## Exercise instructions
Please return exactly the lines from the top of the data through the line that contains "font-size:14px; font-weight:bold; color:#333;", and skip all pictures.

Web page edit records
<<<<
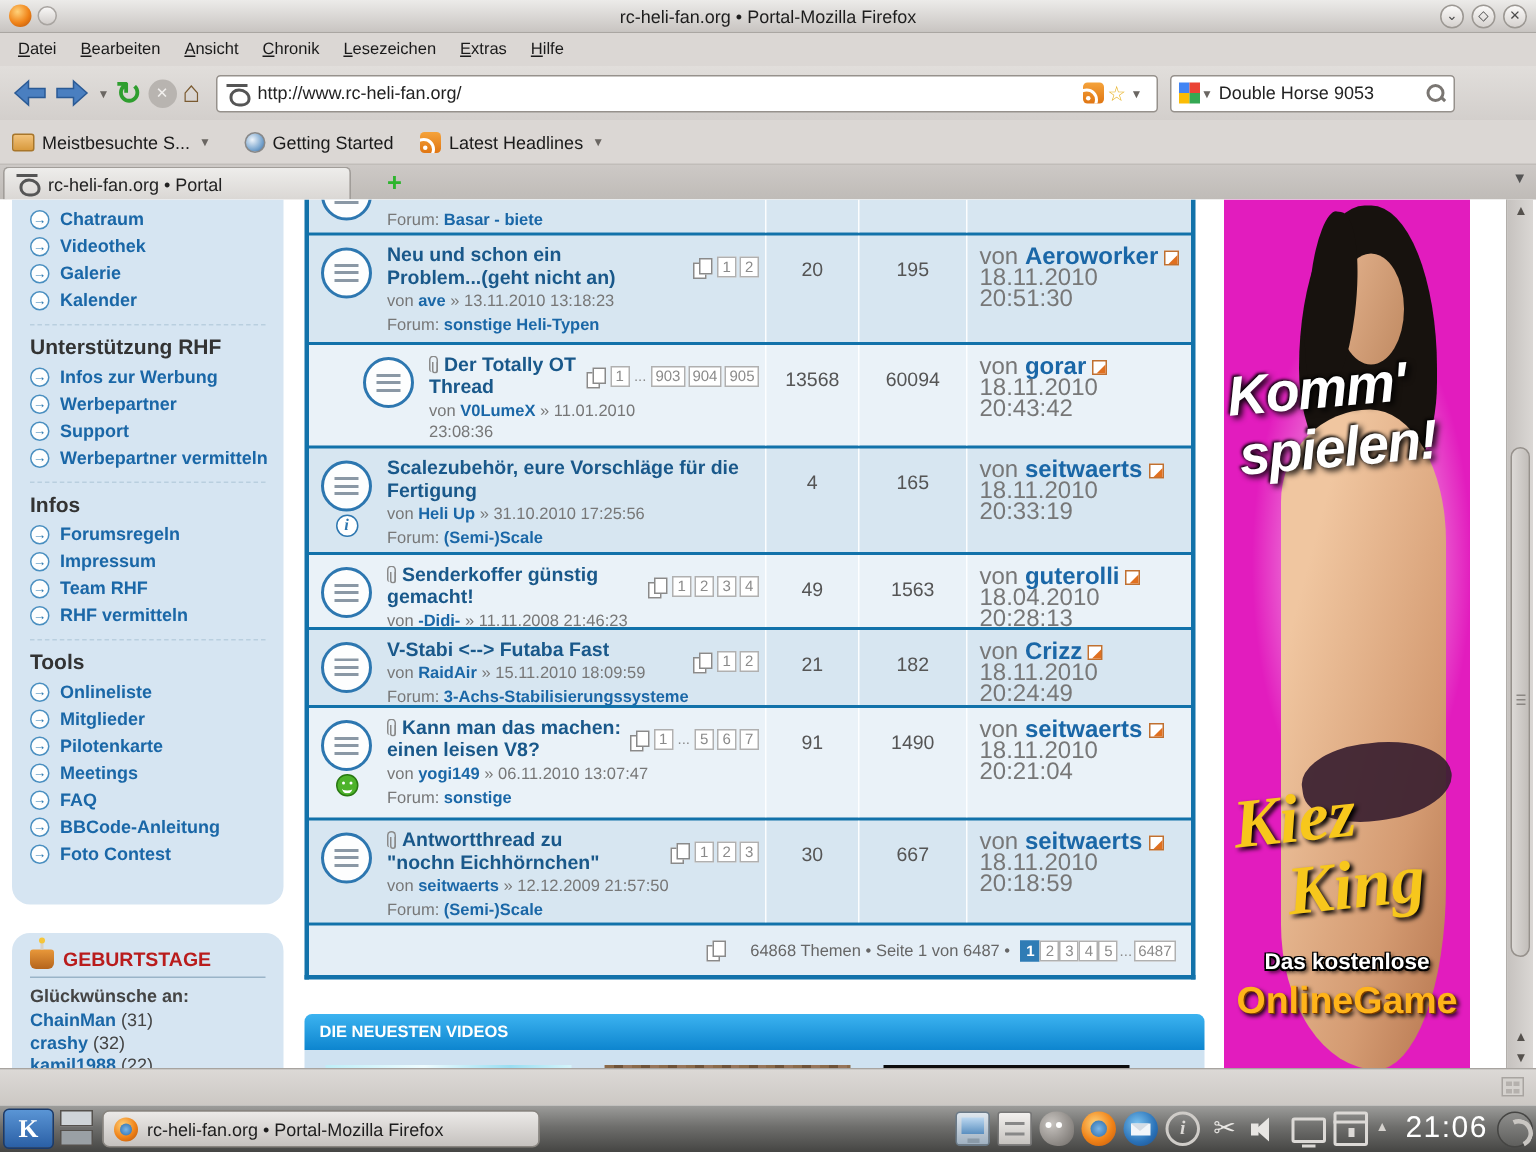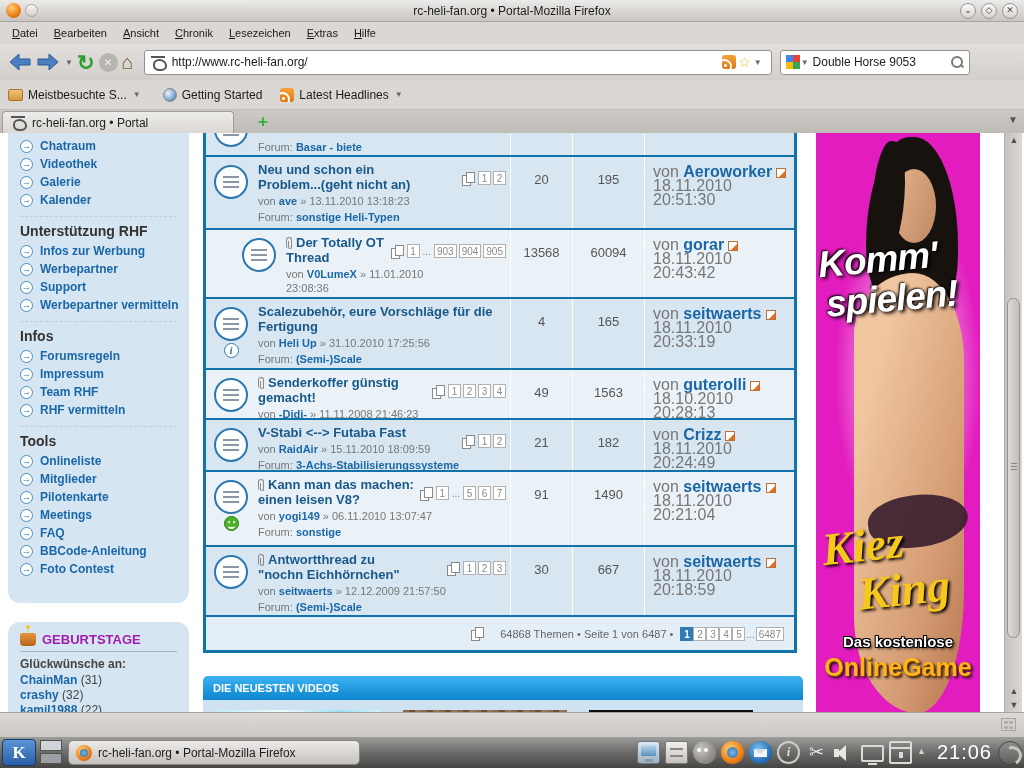--- a/index.html
+++ b/index.html
@@ -86,21 +86,21 @@
   #sidebox1 { top:0; height:470px; border-radius:0 0 12px 12px; padding:4px 0 0 0; overflow:hidden; }
   #sidebox2 { top:489px; height:90px; border-radius:12px 12px 0 0; padding:10px 12px 0 12px; overflow:hidden; }
   .sb-item { display:flex; align-items:center; gap:7px; padding:2px 0 2px 12px; height:18px; }
   .sb-ico { width:13px; height:13px; flex:none; border:1px solid #4a8fc0; border-radius:50%;
     background:#fdfefe; color:#2d7ab0; font-size:9px; line-height:11px; text-align:center; }
   .sb-txt { font-size:12px; font-weight:bold; color:#1a67a7; }
   .sb-head { font-size:14px; font-weight:bold; color:#333; margin:4px 0 3px 12px; }
   .sb-div { border-top:1px dashed #b9cfdf; margin:7px 12px 6px 12px; }
   #bday-head { display:flex; align-items:center; gap:6px; border-bottom:1px solid #9ab4c8;
     padding-bottom:4px; margin-bottom:5px; }
-  #bday-head span.t { font-size:13px; font-weight:bold; color:#a21caf; }
+  #bday-head span.t { font-size:13px; font-weight:bold; color:#b91c1c; }
   .cake { width:16px; height:13px; position:relative; background:linear-gradient(#e8983a,#b5641c);
     border-radius:2px 2px 4px 4px; }
   .cake::before { content:""; position:absolute; left:7px; top:-5px; width:2px; height:5px; background:#d8d2c8; }
   .cake::after { content:""; position:absolute; left:6px; top:-8px; width:4px; height:4px;
     background:#f5c53a; border-radius:50%; }
   .bday-intro { font-size:12px; font-weight:bold; color:#444; margin-bottom:2px; }
   .bday { font-size:12px; line-height:15px; color:#444; }
   .bday a { font-weight:bold; color:#1a67a7; text-decoration:none; }
 
   #forumbox { position:absolute; left:203px; top:0; width:594px;
@@ -584,21 +584,21 @@
                 <span class="chip">2</span>
                 <span class="chip">3</span>
                 <span class="chip">4</span>
               </span>
               <div class="byline"><span>von </span><a class="ulink">-Didi-</a><span> » 11.11.2008 21:46:23</span></div>
             </div>
             <div class="fcell num">49</div>
             <div class="fcell num">1563</div>
             <div class="fcell last">
               <div class="lastline"><span>von </span><a class="ulink">guterolli</a><span class="lastpost-ico"></span></div>
-              <div class="lastdate">18.10.2010 20:28:13</div>
+              <div class="lastdate">18.04.2010 20:28:13</div>
             </div>
           </div>
           <div class="frow r5">
             <div class="fcell icon-cell">
               <span class="topic-icon">
                 <i></i>
               </span>
             </div>
             <div class="fcell topic-cell">
               <div class="title-line has-chips"><a class="topic-title">V-Stabi &lt;--&gt; Futaba Fast</a></div>

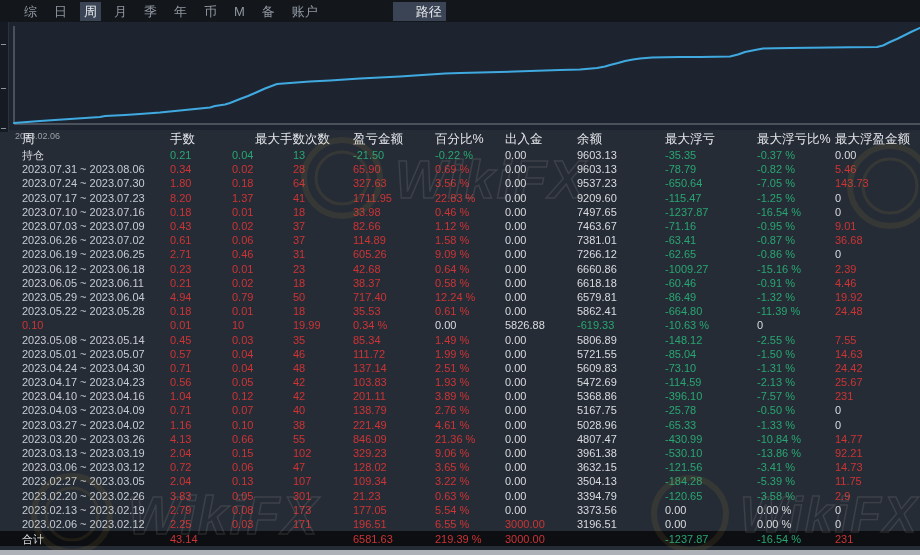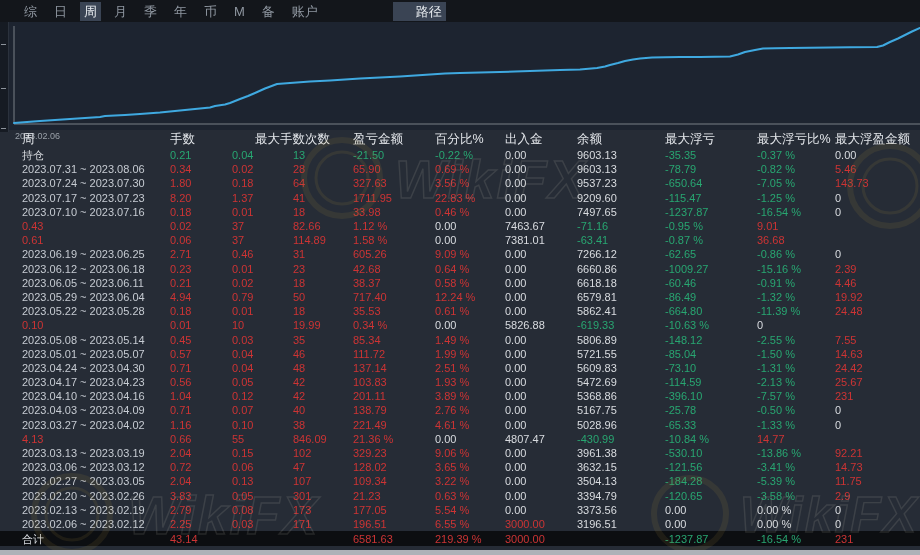--- a/index.html
+++ b/index.html
@@ -145,32 +145,34 @@
         <div class="cell c-r">18</div>
         <div class="cell c-r">33.98</div>
         <div class="cell c-r">0.46 %</div>
         <div class="cell c-w">0.00</div>
         <div class="cell c-w">7497.65</div>
         <div class="cell c-g">-1237.87</div>
         <div class="cell c-g">-16.54 %</div>
         <div class="cell c-w">0</div>
       </div>
       <div class="trow">
+        <div class="cell c-d">2023.07.03 ~ 2023.07.09</div>
         <div class="cell c-r">0.43</div>
         <div class="cell c-r">0.02</div>
         <div class="cell c-r">37</div>
         <div class="cell c-r">82.66</div>
         <div class="cell c-r">1.12 %</div>
         <div class="cell c-w">0.00</div>
         <div class="cell c-w">7463.67</div>
         <div class="cell c-g">-71.16</div>
         <div class="cell c-g">-0.95 %</div>
         <div class="cell c-r">9.01</div>
       </div>
       <div class="trow">
+        <div class="cell c-d">2023.06.26 ~ 2023.07.02</div>
         <div class="cell c-r">0.61</div>
         <div class="cell c-r">0.06</div>
         <div class="cell c-r">37</div>
         <div class="cell c-r">114.89</div>
         <div class="cell c-r">1.58 %</div>
         <div class="cell c-w">0.00</div>
         <div class="cell c-w">7381.01</div>
         <div class="cell c-g">-63.41</div>
         <div class="cell c-g">-0.87 %</div>
         <div class="cell c-r">36.68</div>
@@ -337,20 +339,21 @@
         <div class="cell c-r">38</div>
         <div class="cell c-r">221.49</div>
         <div class="cell c-r">4.61 %</div>
         <div class="cell c-w">0.00</div>
         <div class="cell c-w">5028.96</div>
         <div class="cell c-g">-65.33</div>
         <div class="cell c-g">-1.33 %</div>
         <div class="cell c-w">0</div>
       </div>
       <div class="trow">
+        <div class="cell c-d">2023.03.20 ~ 2023.03.26</div>
         <div class="cell c-r">4.13</div>
         <div class="cell c-r">0.66</div>
         <div class="cell c-r">55</div>
         <div class="cell c-r">846.09</div>
         <div class="cell c-r">21.36 %</div>
         <div class="cell c-w">0.00</div>
         <div class="cell c-w">4807.47</div>
         <div class="cell c-g">-430.99</div>
         <div class="cell c-g">-10.84 %</div>
         <div class="cell c-r">14.77</div>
>>>>
## Result
--- a/index.html
+++ b/index.html
@@ -86,21 +86,21 @@
   #sidebox1 { top:0; height:470px; border-radius:0 0 12px 12px; padding:4px 0 0 0; overflow:hidden; }
   #sidebox2 { top:489px; height:90px; border-radius:12px 12px 0 0; padding:10px 12px 0 12px; overflow:hidden; }
   .sb-item { display:flex; align-items:center; gap:7px; padding:2px 0 2px 12px; height:18px; }
   .sb-ico { width:13px; height:13px; flex:none; border:1px solid #4a8fc0; border-radius:50%;
     background:#fdfefe; color:#2d7ab0; font-size:9px; line-height:11px; text-align:center; }
   .sb-txt { font-size:12px; font-weight:bold; color:#1a67a7; }
   .sb-head { font-size:14px; font-weight:bold; color:#333; margin:4px 0 3px 12px; }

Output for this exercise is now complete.